We're told that hemlines go down during a recession, and hairstyles becomes softer and less fussy. This would be a huge mistake. Thankfully, hair started rising again as the economy tanked, and this can only be a good thing. We have never needed hairdos more than we do right now, and I don't care how it's done. Like karaoke singing, only volume matters.
I am not half-Italian; I am half-New-Jersey-Italian-American. And so if you put me into a Cat scanner you would see that my amygdala (can you see that on a brain machine?) is a platter of cannoli and a can of hairspray.
At the molecular level, my favourite band is either Journey or REO Speedwagon. My genes are acid-washed.
Sadly, I don't speak from much experience. Apart from the teenage mohawk I used to construct with school glue, I have only achieved big hair twice. Once for the pre-wedding salon visit they call the wedding trial, the other the wedding itself.
I took the trial hair for a test-strut into a gale, and let me tell you about the mettle of this thing: it was huge and would not be moved. It wasn't some €200 soft-focus number done with a boatload of 'product'. It was a bona fide, back-combed, hairpin colliery and skull-trophy, solidified with the contents of a four-foot can of the kind of hairspray that could bring on the next apocalypse (and made me a hairdo that would survive it). It cast its own shadow.

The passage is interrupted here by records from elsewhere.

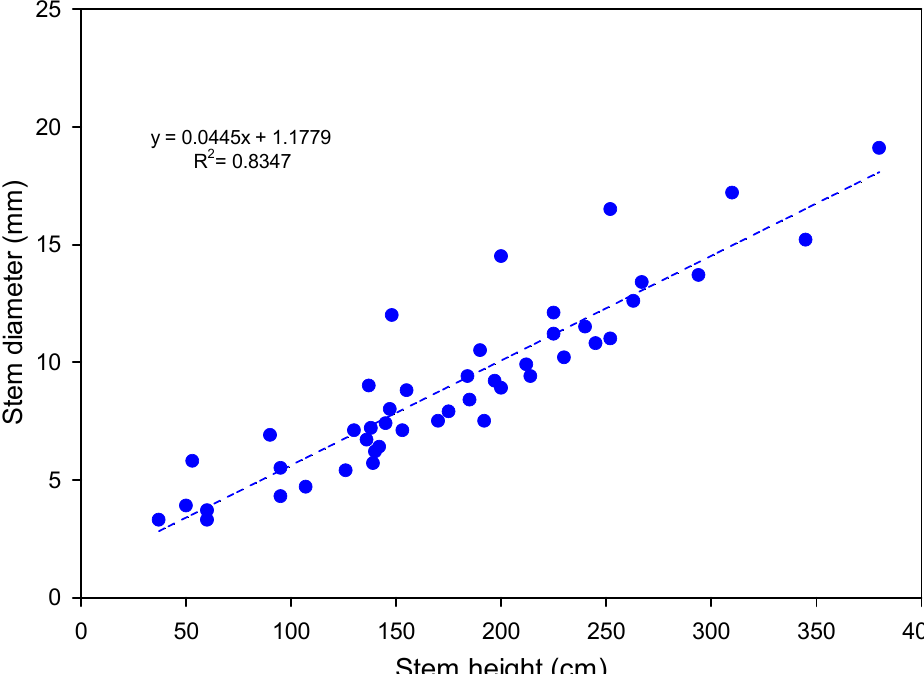
Figure 4. Correlation between height and basal diameter of the main stem measured on Figure4. Correlationbetweenheightandbasaldiameterofthemainstemmeasuredonsemi-hydroponic semi-hydroponic grown Arundo donax plants. grown Arundo donax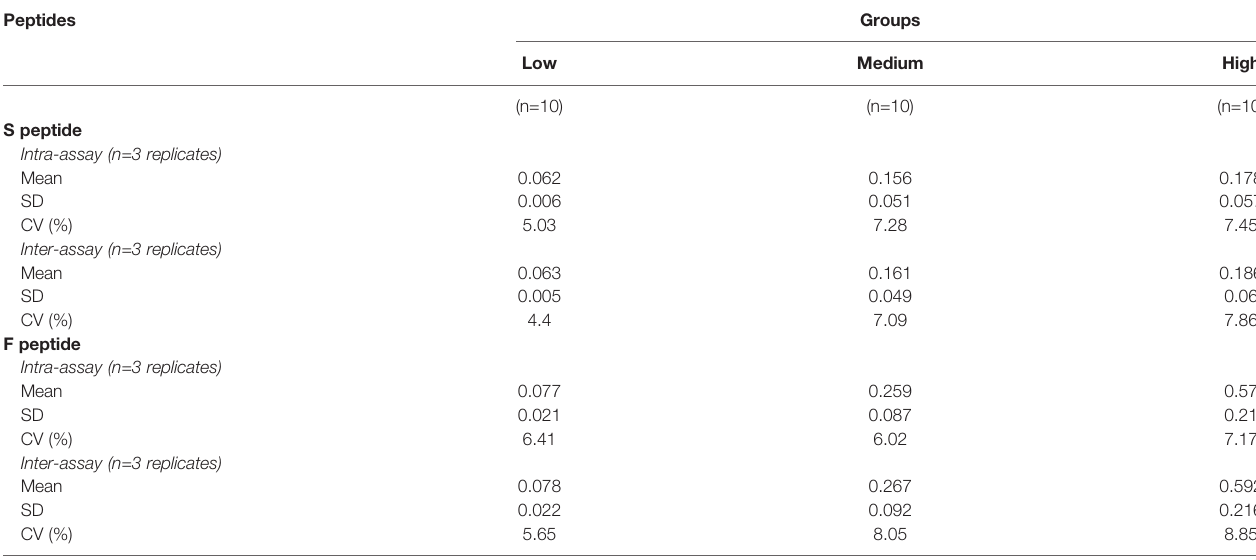
TABLE 2 | Indirect ELISA intra-assay and inter-assay coef fi cient of variations (CVs). Peptides Groups Low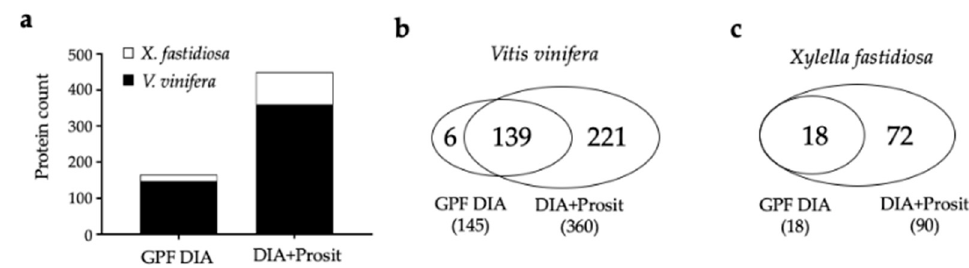
Figure 2. Vascular leaf sap proteomic analysis of Vitis vinifera and Xylella fastidiosa : ( a ) total proteins identified by data-independent acquisition (GPF DIA) and DIA + Prosit; ( b ) Venn diagram of the number of proteins identified by each method for V. vinifera ; and ( c ) for X. fastidiosa .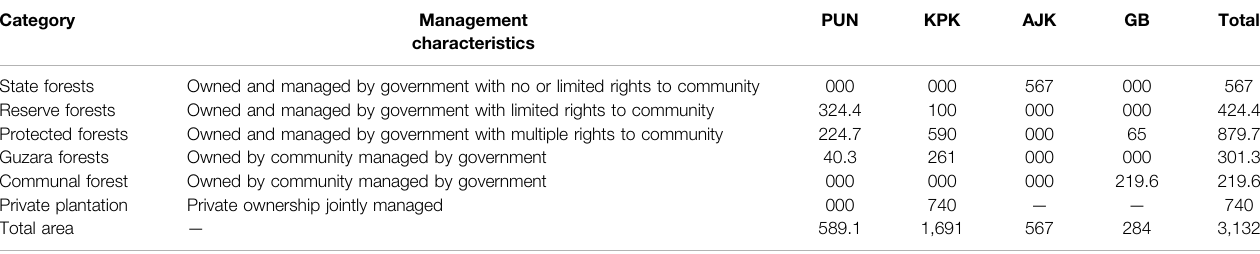
Table 1 | Categories of forests and management characteristics in the hilly areas of Pakistan (000 ha). Category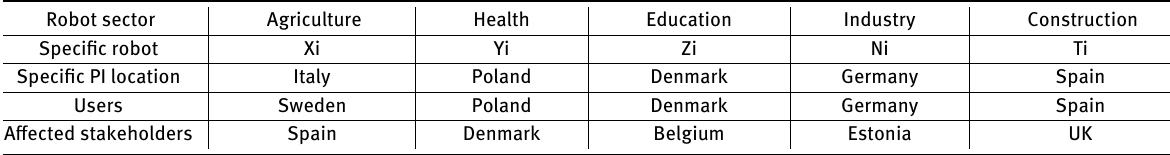
Table 1: Example of REELER case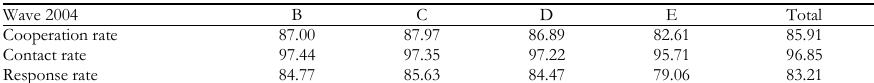
EU-SILC cross-sectional and longitudinal samples: synthetic quality indicators – wave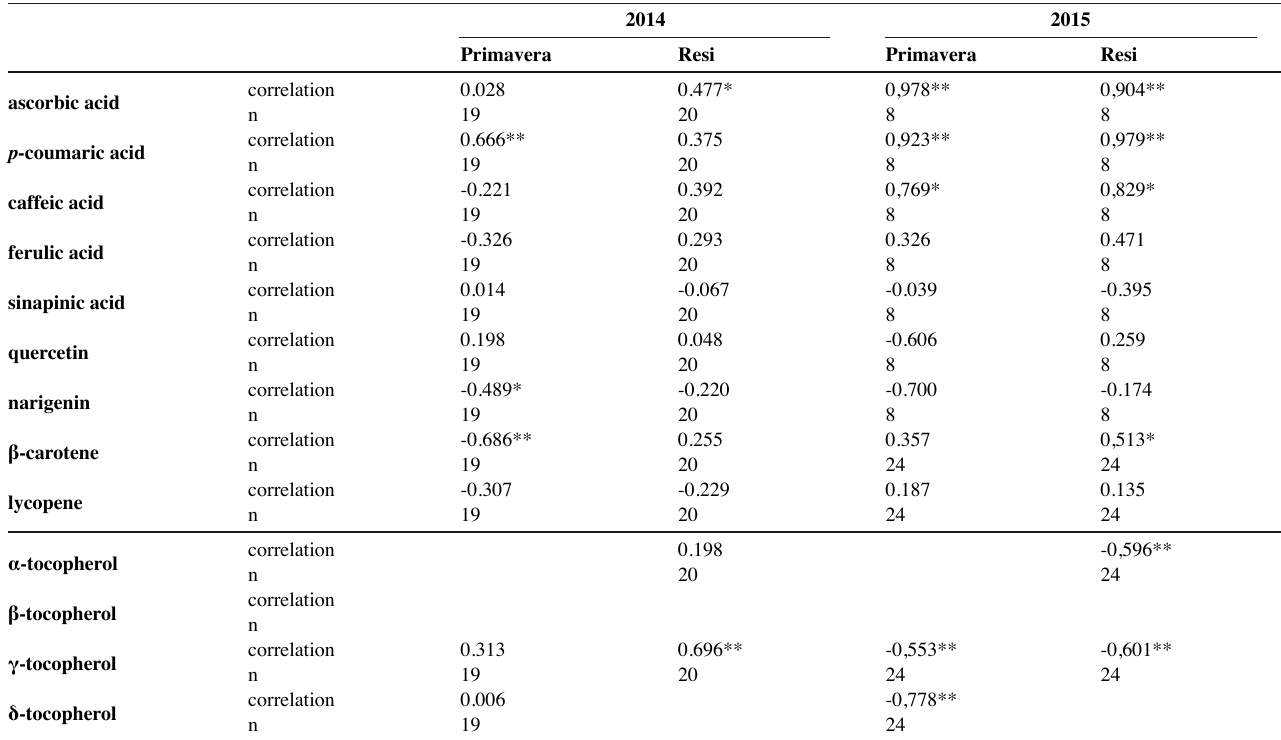
Tab. 1: Pearson correlation between the concentration of K and antioxidants in tomatoes.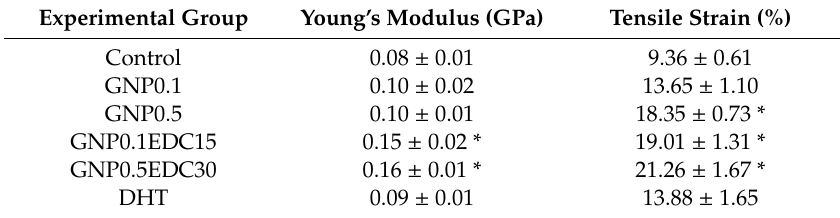
Table 1. Mechanical strength of GS was evaluated through Young’s modulus and tensile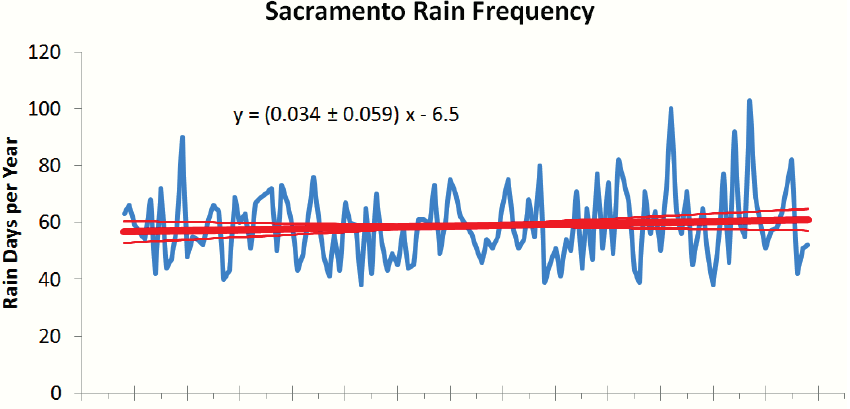
Figure 6. Number of days with measurable rain. Units of the slope in the trend equation are (number of rain days per year)/year. Neither record contains a significant trend in the frequency of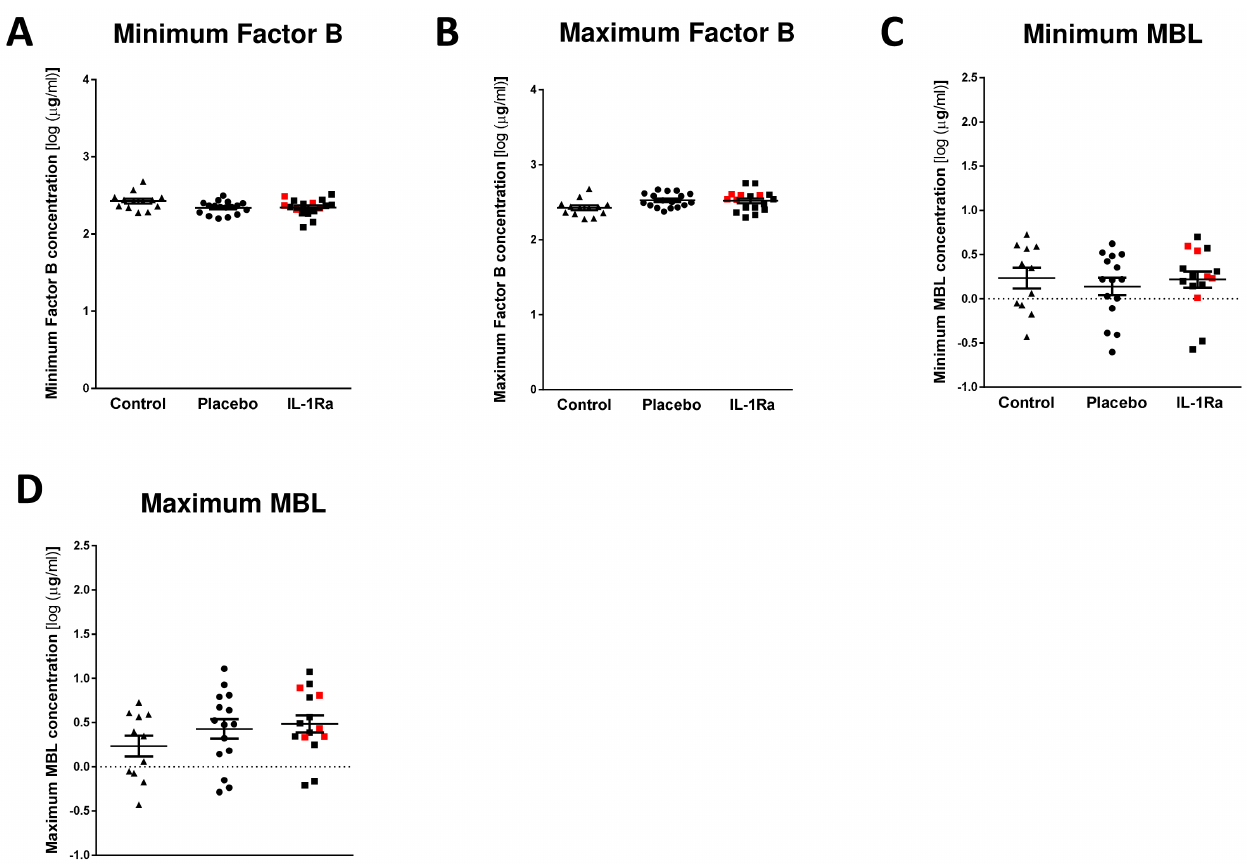
Figure 4. Treatment with IL-1 receptor antagonist (IL-1Ra) has no additional effect on complement components unaffected by stroke. Minimal and maximum concentrations of ( A , B ) Factor B and ( C , D ) mannose-binding lectin (MBL) were measured in the first seven days after stroke were unchanged in both placebo and IL-1Ra treated patients in comparison to healthy controls. Data show mean ±SD, one-way ANOVA with Bonferonni correction.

First I thought it would be funny to go around hair-butting people and getting them to lay their hands on it or punch it. And then I realised that I didn't even know these people. The sheer size of the hairdo made me believe I could do anything. It made me sashay when I walked, just like those girls from high school. Finally I felt what they felt. Confident. Optimistic.
With my colossal hairdo, I felt that I had reached physical and cosmic equilibrium, even though I'm not sure what that is. It dawned on me that getting me into a T-shirt with an air-brushed wolf on it would probably not take as much convincing as I might have hoped. It was the answer to a question I never thought to ask.
I've tested myself to see if I'm joking, and it turns out I'm not. We can gladly see off the alleged boom years that brought hipster moustaches, ironic T-shirts and complicated haircuts. Irony that made it uncool to care.
Now is not the time for apathy, and big hair is anything but apathetic. Epic, feathered hair with wings and claws, the kind that makes a lady's visage look like a hawk, is about to crash-land on your face -- serious stuff.
When I am done with my coiffure, I will turn the hairspray in irony's face and finish it off.